There are more than 40 clinical trials of drugs and treatments for sleep disorders underway. Vanda's VEC-162, now in clinical trials, is a new type of drug known as a melatonin agonist, developed for the treatment of sleep problems and mood disorders. Melatonin is secreted by the pineal gland, a pea-size structure at the centre of the brain, at night, and it helps to regulate the sleep-wake cycles. Melatonin supplements are used for jet lag and increasingly for sleep conditions, but the new drug would get the body to adjust its own production levels of the compound. Research suggest that drugs like VEC-162 induce more natural sleep than traditional sleeping pills.



Age-related macular degeneration is the leading cause of blindness in over-60s and affects one in four of this group in Britain. The rods and cones in the central part of the retina stop working, making it difficult or impossible to see fine detail. No exact cause is known, but the build- up of oxidative damage is thought to be a major factor. OT-551, being developed by Othera Pharmaceuticals, is the first of a new type of drug called catalytic antioxidants that are designed to boost the body's natural defences against free radical damage. A small dose taken as an eye drop could be effective for long periods.



More than 240 drugs for lung cancer are at various stages of research and development. A new drug is desperately needed - five-year survival rates are among the lowest of all the malignancies. But not all the new avenues feature man-made drugs. Mistletoe extract, which has a number of uses in traditional folk medicine, is being investigated in a small clinical trial by the National Center for Complementary and Alternative Medicine as a potential treatment for advanced solid tumours. Fifty patients will take the extract along with a more widely used drug. Early research suggests mistletoe stimulates the immune system into attacking cancer cells.

MERCK - Isis-113715


Around one in five adults in the UK are obese and hundreds of potential drugs are at varying stages of development. According to McGill University in Montreal, at least 20 companies, including Merck, with Isis-113715, are focusing on an enzyme called PTP1B, which prevents a fat-burning hormone, leptin, working properly. Early research on animals shows that those who had low levels of PTP1B were lean with little or no fat. "If leptin does not work, you will become obese," says Dr Philip Scarpace of the University of Florida.
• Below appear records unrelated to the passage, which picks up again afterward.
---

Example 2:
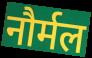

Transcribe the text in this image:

नौर्मल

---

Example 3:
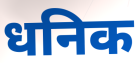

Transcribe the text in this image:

धनिक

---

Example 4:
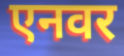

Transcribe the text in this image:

एनवर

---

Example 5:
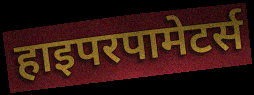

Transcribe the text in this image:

हाइपरपामेटर्सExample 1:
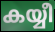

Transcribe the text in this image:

കയ്യീ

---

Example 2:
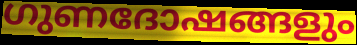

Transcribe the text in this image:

ഗുണദോഷങ്ങളും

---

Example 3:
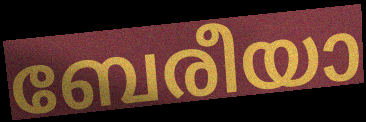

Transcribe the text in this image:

ബേരീയാ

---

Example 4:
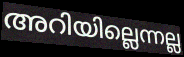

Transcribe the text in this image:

അറിയില്ലെന്നല്ല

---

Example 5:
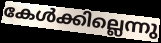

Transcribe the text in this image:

കേൾക്കില്ലെന്നു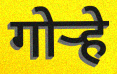
गोऱ्हेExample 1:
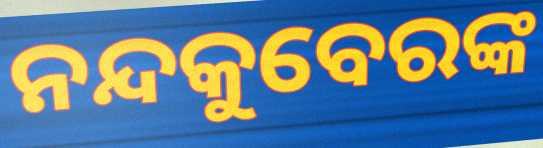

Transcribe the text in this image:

ନନ୍ଦକୁବେରଙ୍କ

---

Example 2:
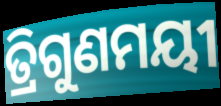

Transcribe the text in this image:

ତ୍ରିଗୁଣମୟୀ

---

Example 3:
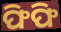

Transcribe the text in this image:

ଫିଫି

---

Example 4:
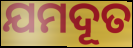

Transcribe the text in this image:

ଯମଦୂତ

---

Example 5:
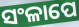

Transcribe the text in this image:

ସଂଳାପେ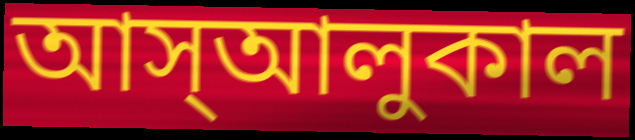
আস্আলুকাল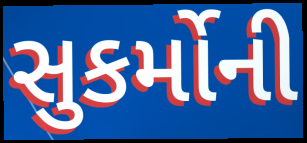
સુકર્મોની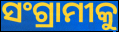
ସଂଗ୍ରାମୀକୁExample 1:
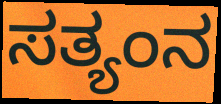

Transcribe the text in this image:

ಸತ್ಯಂನ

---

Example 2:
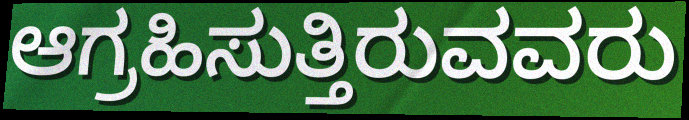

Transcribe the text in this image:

ಆಗ್ರಹಿಸುತ್ತಿರುವವರು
Other research is looking at drugs that tackle the reward system in the brain. Biovitrum in Stockholm is testing a selective serotonin reuptake inhibitor called BVT.933, with promising early results.



Prevention as well as the easing of symptoms are the aims of new drugs. GW274150 from GlaxoSmithKline, aims to control nitric oxide, which is thought to play a part in the development of migraine headache. It works by reducing levels of nitric oxide synthase (NOS), a chemical involved in the production of the oxide. GW274150 is on trial as a potential prophylactic treatment for migraine. Another drug, SB-705498, is designed to work on receptors in the trigeminal nerve, one of the cranial nerves on each side of the head. The aim is to block the receptor to get rid of the pain and lower sensitivity.